Terakhir, peran media dalam membentuk persepsi publik tidak dapat diabaikan. Mengingat sifat wacana politik dan agama yang terpolarisasi secara global, tanggung jawab media di Indonesia ada dua. Pertama, menyediakan platform yang tidak bias yang memungkinkan diskusi yang bernuansa ideologis, religius, dan program kerja koalisi. Kedua, bertindak sebagai pengawas yang meminta pertanggungjawaban koalisi atas janji-janji dan tindakan nyata koalisi, memastikan koalisi tidak tersesat ke dalam tokenisme atau eksploitasi agama.
Efektivitas media dalam memenuhi peran ini akan menjadi faktor penting lainnya yang dapat membuat atau menghancurkan eksperimen pembangunan koalisi ini. Lanskap media yang mendorong pemikiran kritis dan dialog terbuka akan berkontribusi pada keberhasilan koalisi dengan mendorong pemungutan suara yang terinformasi. Sebaliknya, ekosistem media yang memicu perpecahan ideologis dapat semakin mempolarisasi pemilih yang sudah terpecah belah, sehingga membuat tugas koalisi Anies-Muhaimin semakin menantang.
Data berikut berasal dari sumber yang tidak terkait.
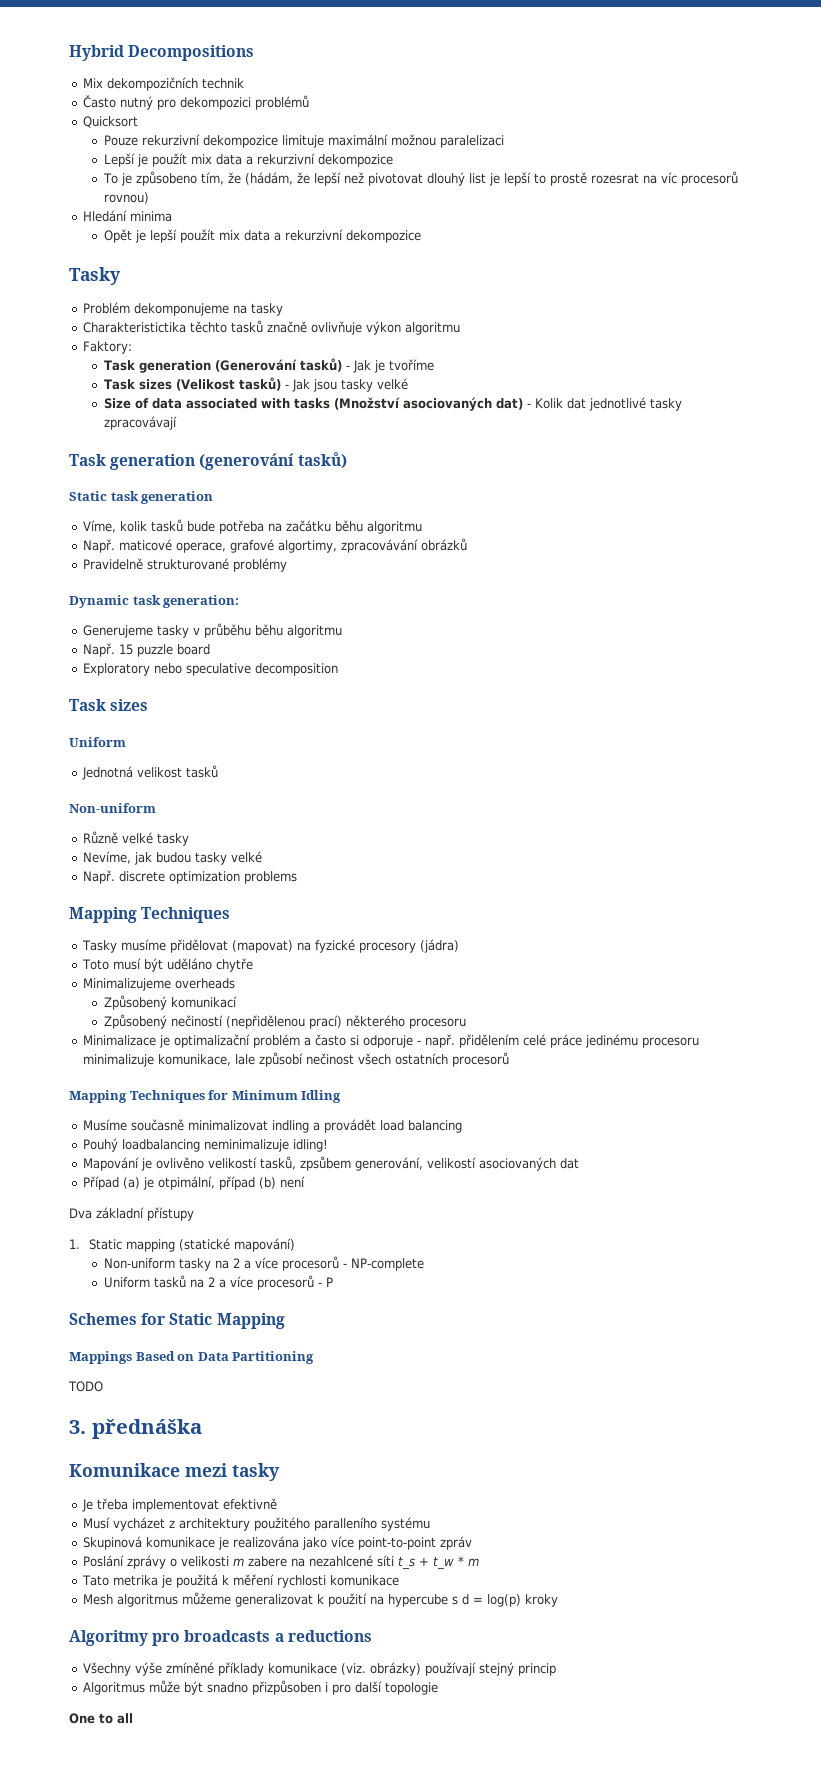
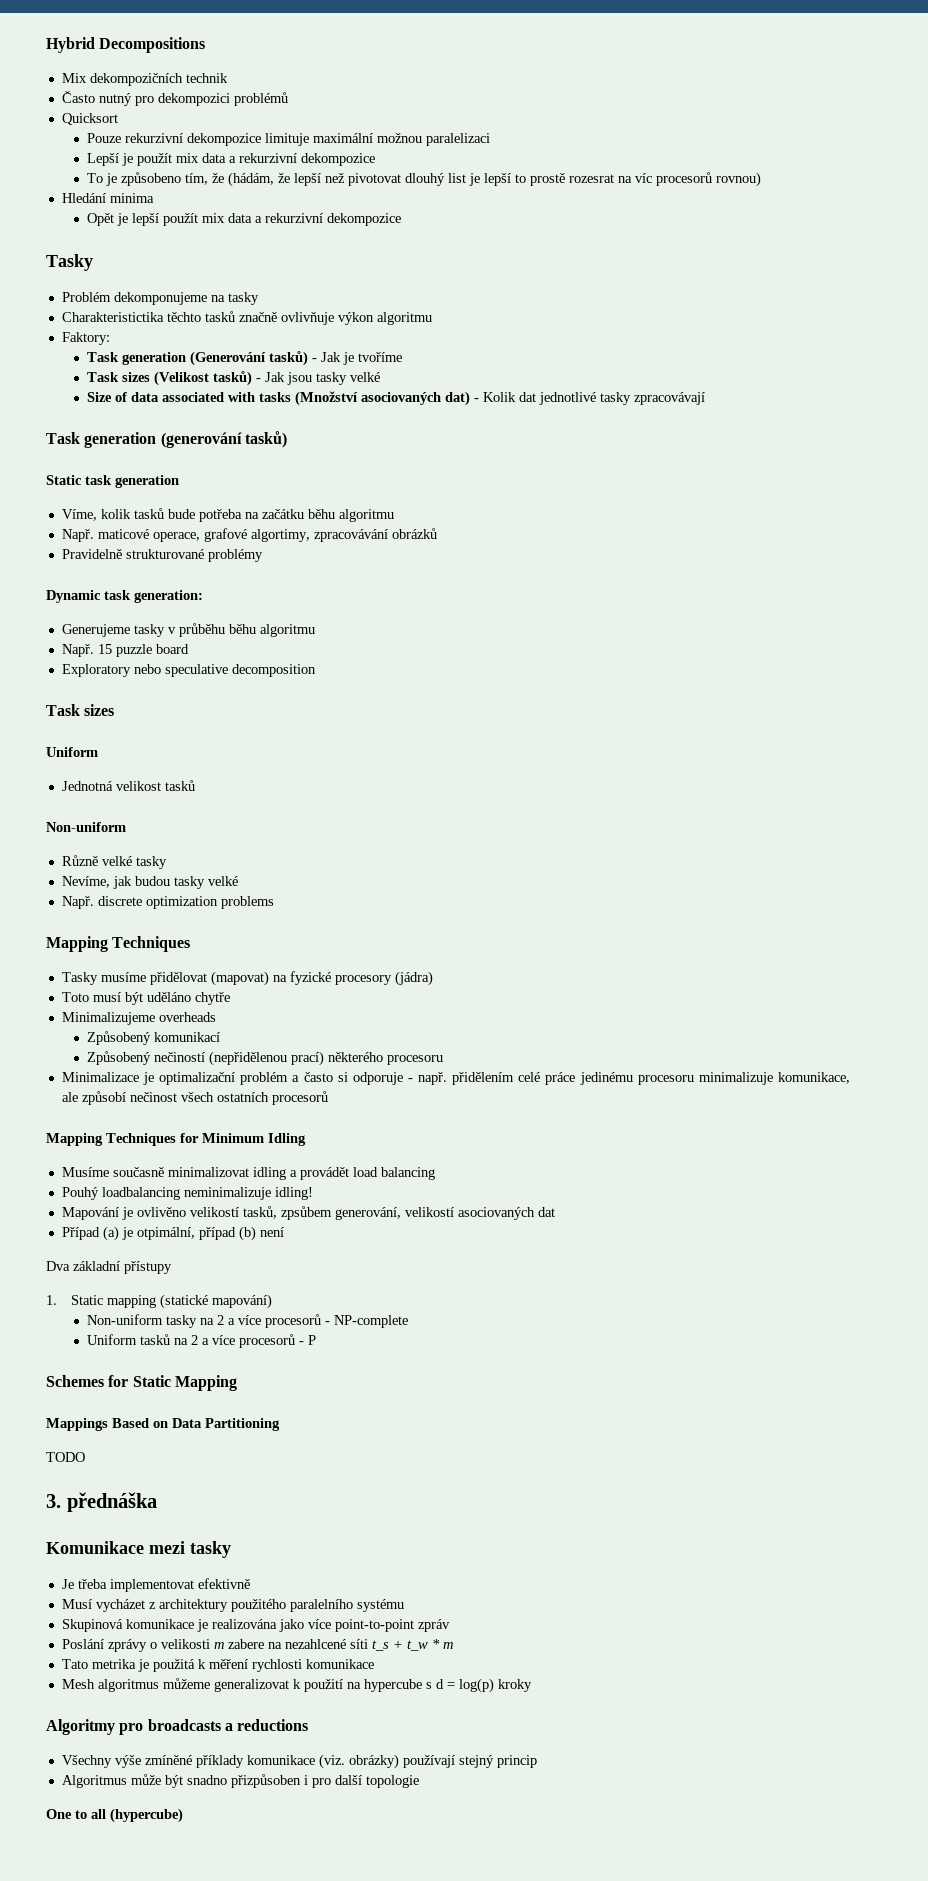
[235,1054,256,1065] lale -> [61,1092,78,1102] ale
[272,1120,310,1133] indling -> [252,1167,286,1180] idling
[314,1517,378,1531] paralleního -> [289,1599,353,1612] paralelního
(133, 1718) none -> [110,1808,183,1823] (hypercube)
Koalisi Anies-Muhaimin merupakan pertaruhan politik dengan risiko tinggi yang dapat bertujuan untuk menjembatani perbedaan ideologi dalam komunitas Muslim Indonesia. Keberhasilan atau kegagalannya akan memiliki implikasi yang luas, tidak hanya bagi persatuan pemilih, tetapi juga bagi proyek yang lebih luas yaitu pemerintahan demokratis dalam masyarakat yang beragam secara agama dan ideologi.
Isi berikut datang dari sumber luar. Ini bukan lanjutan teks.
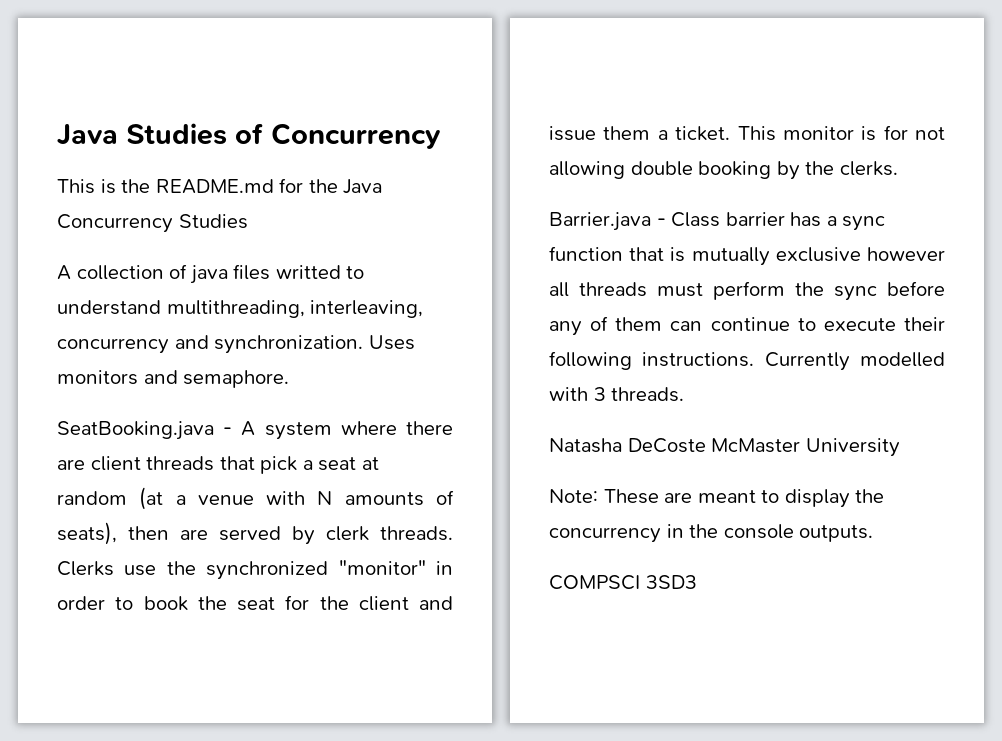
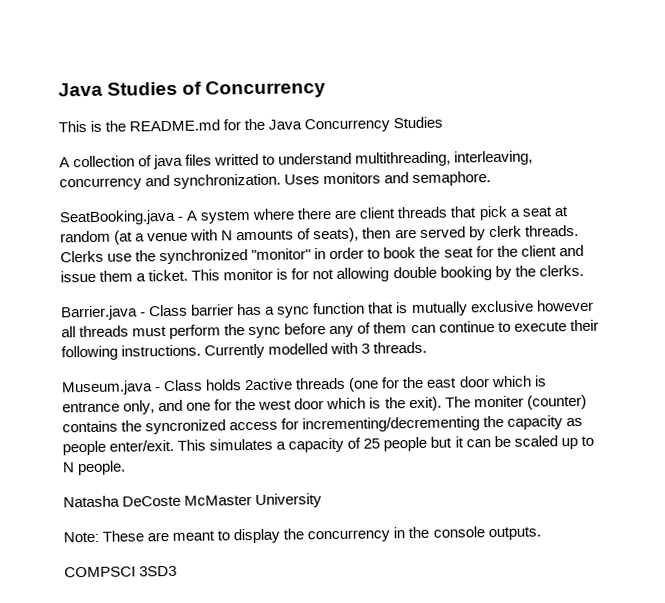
(685, 394) none -> [61,375,547,396] [62,394,587,415] [62,415,584,435] [62,435,594,456] [62,460,127,476] // Museum.java - Class holds 2active threads (one for the east door which is entrance only, and one for the west door which is the exit). The moniter (counter) contains the syncronized access for incrementing/decrementing the capacity as people enter/exit. This simulates a capacity of 25 people but it can be scaled up to N people.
Bagi para pemilih, koalisi ini menawarkan kesempatan unik untuk membentuk kembali lanskap politik Indonesia ke arah yang lebih inklusif. Namun, koalisi ini juga berisiko memperdalam perpecahan ideologis jika tidak dijalankan dengan bijaksana. Bagi para pembuat kebijakan dan analis politik, koalisi ini berfungsi sebagai studi kasus nyata tentang kompleksitas dan tantangan dalam menyatukan faksi-faksi yang berbeda di bawah satu bendera.
Seiring mendekatnya pemilu di Indonesia, dunia memperhatikan intensitas dinamika pluralisme politik dan agama di negara ini. Keputusan pemilih Indonesia tidak hanya akan menentukan masa depan negara ini, tetapi juga berpotensi menjadi titik tolak bagi negara-negara lain yang berusaha menyeimbangkan keragaman ideologi. Koalisi Anies-Muhaimin berada di persimpangan ini: bisa jadi sebagai model politik inklusif atau malah hancur karena kontradiksi internalnya. Hasilnya akan menjadi referensi penting bagi negara-negara yang berjuang menyatukan agama dan politik di era polarisasi yang meningkat.
Virdika Rizky Utama, Peneliti PARA Syndicate dan Mahasiswa Pascasarjana Ilmu Politik, Shanghai Jiao Tong University.